§ What is expected: Rewrite the material below, swapping every "distortion" for "lens distortion" and keeping everything else the same. Omit the pictures from your answer.

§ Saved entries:
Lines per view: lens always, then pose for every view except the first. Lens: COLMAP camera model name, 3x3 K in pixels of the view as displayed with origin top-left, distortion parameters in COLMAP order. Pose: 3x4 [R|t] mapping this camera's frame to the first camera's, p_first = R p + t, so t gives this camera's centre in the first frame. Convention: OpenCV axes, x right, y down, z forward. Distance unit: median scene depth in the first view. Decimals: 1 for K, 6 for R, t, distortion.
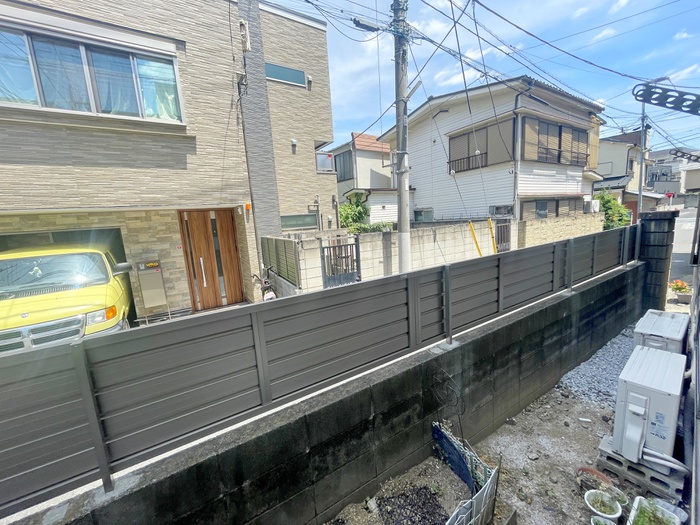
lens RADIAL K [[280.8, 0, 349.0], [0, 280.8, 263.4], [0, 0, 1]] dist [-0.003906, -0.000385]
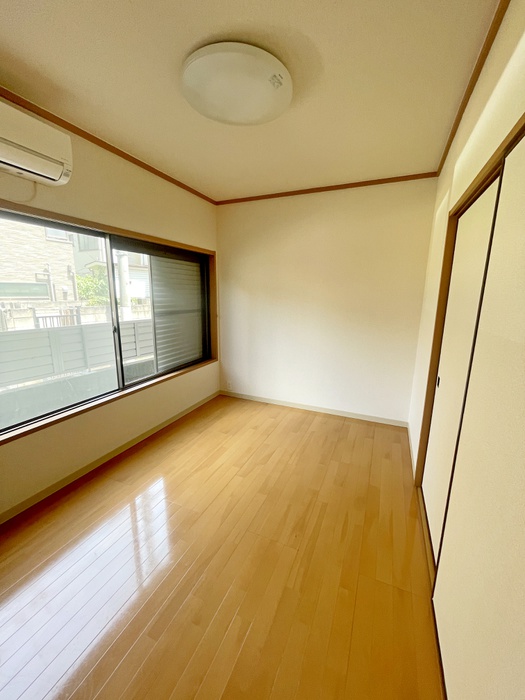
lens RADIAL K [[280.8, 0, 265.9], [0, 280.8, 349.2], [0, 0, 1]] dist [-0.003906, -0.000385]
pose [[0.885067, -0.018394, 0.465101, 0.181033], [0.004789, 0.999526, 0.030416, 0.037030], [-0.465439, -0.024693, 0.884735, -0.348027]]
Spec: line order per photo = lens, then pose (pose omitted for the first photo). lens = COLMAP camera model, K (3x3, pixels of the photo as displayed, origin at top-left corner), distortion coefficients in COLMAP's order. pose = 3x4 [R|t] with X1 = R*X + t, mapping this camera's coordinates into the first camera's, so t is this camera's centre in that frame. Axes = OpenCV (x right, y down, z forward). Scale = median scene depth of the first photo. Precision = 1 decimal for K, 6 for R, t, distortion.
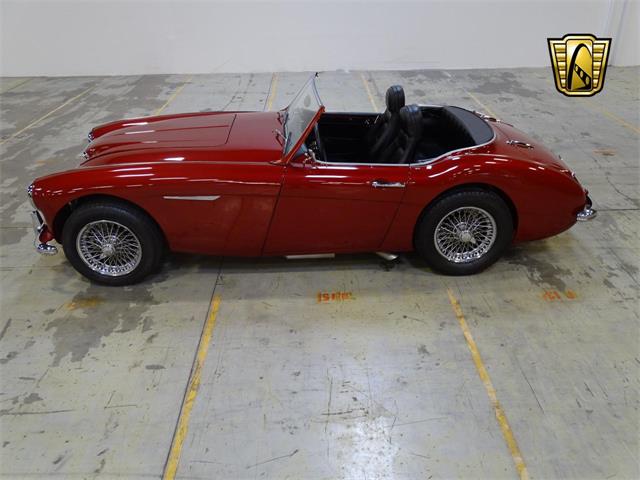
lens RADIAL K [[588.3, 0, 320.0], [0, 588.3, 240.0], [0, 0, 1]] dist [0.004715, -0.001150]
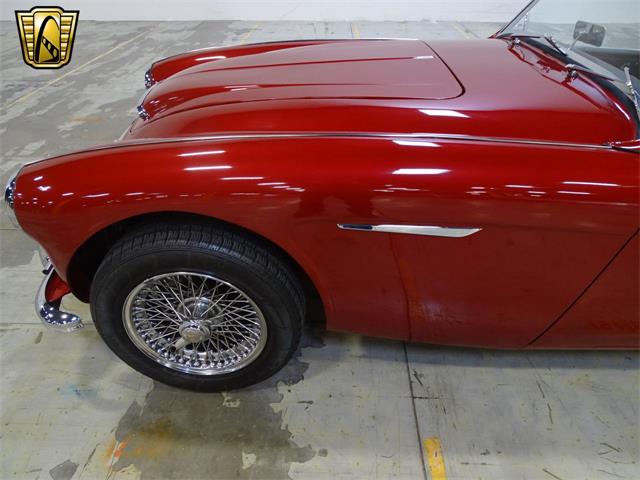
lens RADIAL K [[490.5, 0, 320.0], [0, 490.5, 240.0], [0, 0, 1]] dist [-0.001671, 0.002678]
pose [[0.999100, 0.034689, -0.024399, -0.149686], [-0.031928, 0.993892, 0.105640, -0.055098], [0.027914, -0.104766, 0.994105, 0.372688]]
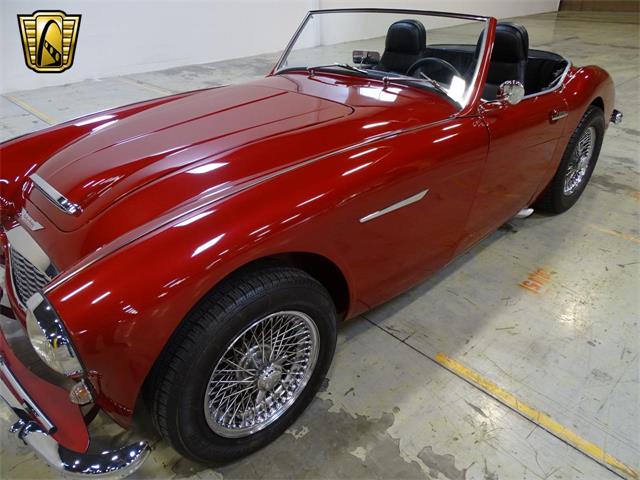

§ Result of this task:
Lines per view: lens always, then pose for every view except the first. Lens: COLMAP camera model name, 3x3 K in pixels of the view as displayed with origin top-left, lens distortion parameters in COLMAP order. Pose: 3x4 [R|t] mapping this camera's frame to the first camera's, p_first = R p + t, so t gives this camera's centre in the first frame. Convention: OpenCV axes, x right, y down, z forward. Distance unit: median scene depth in the first view. Decimals: 1 for K, 6 for R, t, lens distortion.
lens RADIAL K [[280.8, 0, 349.0], [0, 280.8, 263.4], [0, 0, 1]] dist [-0.003906, -0.000385]
lens RADIAL K [[280.8, 0, 265.9], [0, 280.8, 349.2], [0, 0, 1]] dist [-0.003906, -0.000385]
pose [[0.885067, -0.018394, 0.465101, 0.181033], [0.004789, 0.999526, 0.030416, 0.037030], [-0.465439, -0.024693, 0.884735, -0.348027]]
Spec: line order per photo = lens, then pose (pose omitted for the first photo). lens = COLMAP camera model, K (3x3, pixels of the photo as displayed, origin at top-left corner), lens distortion coefficients in COLMAP's order. pose = 3x4 [R|t] with X1 = R*X + t, mapping this camera's coordinates into the first camera's, so t is this camera's centre in that frame. Axes = OpenCV (x right, y down, z forward). Scale = median scene depth of the first photo. Precision = 1 decimal for K, 6 for R, t, lens distortion.
lens RADIAL K [[588.3, 0, 320.0], [0, 588.3, 240.0], [0, 0, 1]] dist [0.004715, -0.001150]
lens RADIAL K [[490.5, 0, 320.0], [0, 490.5, 240.0], [0, 0, 1]] dist [-0.001671, 0.002678]
pose [[0.999100, 0.034689, -0.024399, -0.149686], [-0.031928, 0.993892, 0.105640, -0.055098], [0.027914, -0.104766, 0.994105, 0.372688]]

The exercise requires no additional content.